**Entries supplied**
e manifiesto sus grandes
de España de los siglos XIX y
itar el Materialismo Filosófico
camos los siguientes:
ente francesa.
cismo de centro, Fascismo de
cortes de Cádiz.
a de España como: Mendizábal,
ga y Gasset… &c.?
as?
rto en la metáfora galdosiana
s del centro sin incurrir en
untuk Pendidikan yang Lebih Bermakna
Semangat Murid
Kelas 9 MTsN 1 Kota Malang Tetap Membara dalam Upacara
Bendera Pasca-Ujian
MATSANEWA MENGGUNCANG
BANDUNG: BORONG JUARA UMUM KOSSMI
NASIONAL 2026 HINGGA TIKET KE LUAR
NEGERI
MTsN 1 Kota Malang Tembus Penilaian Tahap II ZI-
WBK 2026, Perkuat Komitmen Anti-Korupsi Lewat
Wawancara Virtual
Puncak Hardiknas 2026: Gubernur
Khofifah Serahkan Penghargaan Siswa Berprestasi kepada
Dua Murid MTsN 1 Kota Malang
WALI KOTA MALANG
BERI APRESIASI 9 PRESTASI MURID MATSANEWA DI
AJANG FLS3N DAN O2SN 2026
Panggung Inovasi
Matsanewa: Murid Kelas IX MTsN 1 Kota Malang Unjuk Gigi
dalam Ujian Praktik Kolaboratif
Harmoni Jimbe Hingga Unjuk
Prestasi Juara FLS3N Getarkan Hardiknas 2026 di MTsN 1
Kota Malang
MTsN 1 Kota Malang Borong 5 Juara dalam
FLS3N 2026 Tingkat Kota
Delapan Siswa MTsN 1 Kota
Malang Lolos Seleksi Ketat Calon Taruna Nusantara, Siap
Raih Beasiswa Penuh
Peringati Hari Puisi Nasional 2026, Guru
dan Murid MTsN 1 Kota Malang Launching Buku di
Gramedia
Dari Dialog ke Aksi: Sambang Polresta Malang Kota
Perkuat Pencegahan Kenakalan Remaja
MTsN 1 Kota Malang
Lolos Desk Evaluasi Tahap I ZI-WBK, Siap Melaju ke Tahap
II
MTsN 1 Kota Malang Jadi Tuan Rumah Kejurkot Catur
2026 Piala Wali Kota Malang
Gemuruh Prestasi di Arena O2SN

**Request**
All lines from the one holding "Harmoni Jimbe Hingga Unjuk" through the end of the entries need to be given again exactly. Leave out the others.

**Answer to this exercise**
Harmoni Jimbe Hingga Unjuk
Prestasi Juara FLS3N Getarkan Hardiknas 2026 di MTsN 1
Kota Malang
MTsN 1 Kota Malang Borong 5 Juara dalam
FLS3N 2026 Tingkat Kota
Delapan Siswa MTsN 1 Kota
Malang Lolos Seleksi Ketat Calon Taruna Nusantara, Siap
Raih Beasiswa Penuh
Peringati Hari Puisi Nasional 2026, Guru
dan Murid MTsN 1 Kota Malang Launching Buku di
Gramedia
Dari Dialog ke Aksi: Sambang Polresta Malang Kota
Perkuat Pencegahan Kenakalan Remaja
MTsN 1 Kota Malang
Lolos Desk Evaluasi Tahap I ZI-WBK, Siap Melaju ke Tahap
II
MTsN 1 Kota Malang Jadi Tuan Rumah Kejurkot Catur
2026 Piala Wali Kota Malang
Gemuruh Prestasi di Arena O2SN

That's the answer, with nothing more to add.